[cap-talk] Modelling capability manipulation
Charles Landau
clandau at macslab.com
Thu Nov 20 18:28:29 CST 2008
Neal H. Walfield wrote:
> I've gotten the (perhaps incorrect) impression that an
> object-capability system ought to implement exactly one system
> call---ipc / object invocation---and that all other functionality
> ought to be made available by way of this primitive.
I don't agree that this is necessary. Other system calls could be
allowed, provided it is clear that they don't expose any authority that
you might want to control.
For example, in CapROS for the ARMv5, there is a system call that does
an atomic compare-and-swap of a word in memory, because the ARMv5
architects were not kind enough to provide this in hardware.
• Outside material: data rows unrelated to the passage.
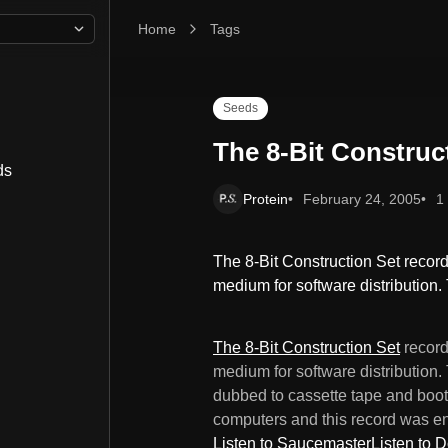
Home
The 8-Bit Construction Set
Tags
Seeds
The 8-Bit Construc
ds
Protein
February 24, 2005
1
The 8-Bit Construction Set record i
medium for software distribution
The 8-Bit Construction Set
record 
medium for software distribution.
dubbed to cassette tape and boot
computers and this record was e
Listen to Saucemaster
Listen to D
ARMv6 does
have an instruction that can be used for this.
> What then is the right way to think about capability copy?
In KeyKOS capability copy was implemented as Bill Frantz described and
not as an unrestricted system call, only because we wanted a way to
implement virtual machines. For that, all system calls had to be
interceptable. The way to do that, without adding any checks in the
high-performance path, was to have only one system call (invoke
capability) and give the process only capabilities that could be trapped.
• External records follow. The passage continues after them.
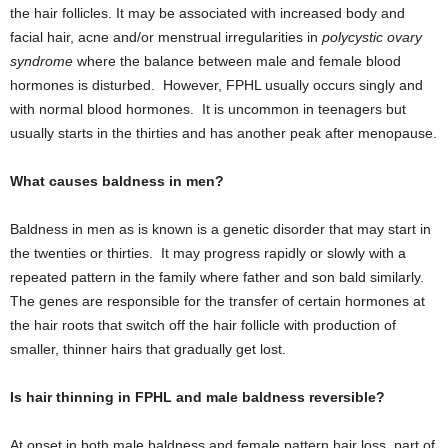
the hair follicles. It may be associated with increased body and
facial hair, acne and/or menstrual irregularities in
polycystic ovary
syndrome
where the balance between male and female blood
hormones is disturbed. However, FPHL usually occurs singly and
with normal blood hormones. It is uncommon in teenagers but
usually starts in the thirties and has another peak after menopause.
What causes baldness in men?
Baldness in men as is known is a genetic disorder that may start in
the twenties or thirties. It may progress rapidly or slowly with a
repeated pattern in the family where father and son bald similarly.
The genes are responsible for the transfer of certain hormones at
the hair roots that switch off the hair follicle with production of
smaller, thinner hairs that gradually get lost.
Is hair thinning in FPHL and male baldness reversible?
At onset in both male baldness and female pattern hair loss, part of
CapROS does have a system call that will copy a capability from one
capability register of a process to another.
> The "natural" syntax is:
>
> cap_copy (target_slot, source_capability)
>
> However, what object is being invoked? We are not invoking the object
> designated by target_slot. Indeed, target_slot may not even contain a
> capability that designates an object. Rather, we are invoking the
> object that contains the slot target_slot with source_capability and
> the residual symbolic address after looking up that object. That is,
> a more accurate interface would be:
>
> cap_copy (object, source_capability, index)
>
> On Viengoos, for a programmer to identify the object that contains
> source_capability
Do you mean target_slot?
> , he must essentially walk the address space.
The address space (containing the target_slot) is an object that should
be capable of doing the walk itself, just as I can store into a data
word without explicitly doing a walk.